Avec mon Maître de Cérémonie, aboyeur public ou Monsieur Loyal, toujours ! C’est un personnage loufoque qui cache son gros nez rouge derrière un costume queue de pie, des cheveux gominés, un nœud papillon et de grosses lunettes. Il semble sorti du hall d’accueil d’un Grand Hôtel ou d’un paquebot de luxe des années 1930…Quel que soit l’endroit où il officie, théâtre, salle de concert, rue, restaurant, salle de spectacle, il accueille tout un chacun dès son arrivée avec style et déférence, humour et gentillesse. Avec lui, les spectateurs n’ont pas le temps de s’ennuyer ni besoin de chercher dans l’assistance des têtes amies, le vestiaire ou le bar ; ils sont immédiatement dans le bain ! Puis la magie opère : sur un détail vestimentaire, une vague ressemblance réelle ou non, une question que lui adresse un spectateur interloqué, il fait en sorte de rendre la situation amusante et crée des interactions avec les autres arrivants pour transformer cette période d’attente en général assez banale en un vrai spectacle avant le spectacle ! Ce personnage m’a permis d’accueillir de milliers de personnes de par le monde, en ce compris ambassadeurs, hommes et femmes politiques, têtes couronnées. Lors d’évènements officiels il permet d’insuffler de l’énergie entre les discours, de créer des « happenings » entre les différents moments du programme.

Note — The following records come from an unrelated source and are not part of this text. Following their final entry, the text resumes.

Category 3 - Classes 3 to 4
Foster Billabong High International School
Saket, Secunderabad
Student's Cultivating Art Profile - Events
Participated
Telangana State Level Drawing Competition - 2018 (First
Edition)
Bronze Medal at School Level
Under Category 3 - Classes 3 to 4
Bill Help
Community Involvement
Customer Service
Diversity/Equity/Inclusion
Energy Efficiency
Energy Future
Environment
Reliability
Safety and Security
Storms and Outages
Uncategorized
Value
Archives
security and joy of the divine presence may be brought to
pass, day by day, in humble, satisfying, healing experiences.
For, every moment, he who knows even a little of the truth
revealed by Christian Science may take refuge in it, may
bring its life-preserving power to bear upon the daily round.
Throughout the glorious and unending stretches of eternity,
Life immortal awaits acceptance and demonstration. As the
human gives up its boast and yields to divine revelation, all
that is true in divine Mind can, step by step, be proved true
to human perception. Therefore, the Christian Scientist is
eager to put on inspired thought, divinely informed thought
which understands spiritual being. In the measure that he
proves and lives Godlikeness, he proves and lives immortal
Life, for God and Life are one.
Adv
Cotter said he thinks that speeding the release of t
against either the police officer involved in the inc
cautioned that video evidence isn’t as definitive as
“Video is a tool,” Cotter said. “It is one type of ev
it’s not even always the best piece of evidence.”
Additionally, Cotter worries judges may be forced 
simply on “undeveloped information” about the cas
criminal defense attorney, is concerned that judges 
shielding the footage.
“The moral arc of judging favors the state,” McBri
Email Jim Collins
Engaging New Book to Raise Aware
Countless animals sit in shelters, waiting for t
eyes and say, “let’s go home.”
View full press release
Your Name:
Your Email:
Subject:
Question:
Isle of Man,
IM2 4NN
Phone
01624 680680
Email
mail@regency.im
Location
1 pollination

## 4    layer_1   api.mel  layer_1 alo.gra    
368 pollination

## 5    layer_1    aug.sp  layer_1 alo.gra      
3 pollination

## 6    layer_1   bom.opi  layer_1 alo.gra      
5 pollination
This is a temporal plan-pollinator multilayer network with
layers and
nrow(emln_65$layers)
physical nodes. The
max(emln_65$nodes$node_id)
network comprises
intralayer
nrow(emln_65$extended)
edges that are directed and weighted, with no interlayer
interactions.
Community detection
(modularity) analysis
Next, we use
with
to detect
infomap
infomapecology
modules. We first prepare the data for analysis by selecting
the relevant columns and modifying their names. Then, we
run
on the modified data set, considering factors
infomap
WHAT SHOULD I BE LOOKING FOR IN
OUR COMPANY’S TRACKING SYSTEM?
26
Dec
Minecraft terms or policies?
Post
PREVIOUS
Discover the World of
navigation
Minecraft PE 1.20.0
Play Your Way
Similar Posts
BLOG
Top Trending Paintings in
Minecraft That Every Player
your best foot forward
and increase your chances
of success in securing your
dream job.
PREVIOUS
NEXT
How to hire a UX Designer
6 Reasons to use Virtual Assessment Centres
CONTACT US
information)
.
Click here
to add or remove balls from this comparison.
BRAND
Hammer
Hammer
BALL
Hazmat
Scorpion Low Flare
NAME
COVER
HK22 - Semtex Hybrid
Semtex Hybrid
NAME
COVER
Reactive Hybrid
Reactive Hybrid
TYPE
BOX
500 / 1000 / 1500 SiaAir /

J’adore improviser et j’aime aussi écrire. Ce que j’aime par-dessus tout ce sont les demandes de spectacles et animations « sur mesure » qui me permettent d’imaginer, de créer et de faire appel à des comédiens, musiciens, scénographes, costumiers, perruquiers, maquilleuses. Des visites de château ponctuées d’évènements et d’apparitions impromptues, des visites « déguidées » de villages ou je réécris l’histoire (« Magical Mystery Detour ») ou la reconstitution au Senat de Belgique de l’Assemblée Constituante de 1831 à l’occasion du 175ème anniversaire de celle-ci. Ce spectacle joué 18 fois pendant trois jours, en deux langues pour 5.400 enfants de sixième primaire avait également une portée pédagogique. Les institutrices et instituteurs m’ont dit qu’ils n’avaient plus besoin d’expliquer aux enfants la Constituante qui faisait partie du programme de sixième puisqu’ils l’avaient vécue ! Le spectacle sera bientôt mis en accès libre par le service communication du Sénat de Belgique.
Faites-vous une séparation entre vie privée et vie professionnelle ?
Aucune. Et je ne parle jamais de vie « privée » — en effet, privée de quoi ? —, mais de vie personnelle. Clown n’est pas un métier, c’est un art de vivre. À titre personnel, je le considère comme une mission. Dès que je vois un moment où je peux offrir le rire, où il pourrait être salutaire, cela se fait instantanément. Le monde en a de plus en plus besoin. Dans la rue, dans une école, dans un magasin, sur un parking, à un guichet, je trouve toujours le moment et l’axe pour entrer en communication par le rire avec mes frères et sœurs humains. Attention, comme je le dis toujours à mes étudiants, un clown peut faire rire 1000 personnes, s’il en choque une seule, il a tout perdu ! Il faut donc trouver le ton, les mots, le moment et l’attitude justes. Avec le projet « Clownmonible », nous amenons le rire aux enfants défavorisés respectant en cela la devise de Franquin.
Le but d’un clown n’est-il que de faire rire, ou plus largement de faire naître des émotions ?
Les deux, mon Général ! L’exemple ultime c’est Charlie Chaplin qui, au détour d’un rire, fait naître une émotion forte et vraie qui vous prend à la gorge et vous met les larmes aux yeux. Buster Keaton et Pierre Etaix en étaient capables aussi. Le clown est un personnage organique, impulsif, qui s’exprime avec son corps et ses émotions et peut donc être compris partout. Il est comme un enfant. Il s’adresse aussi bien à l’enfant qu’aux adultes. Il est celui qui rate tout : il offre le spectacle réjouissant de la bêtise humaine… Il permet au spectateur de libérer ses émotions, de s’exprimer, d’être un partenaire actif ; il permet la catharsis d’une façon moderne… Il a été créé pour faire rire et rire ça donne du courage…
Propos recueillis en direct par Bernard Legros en novembre 2021.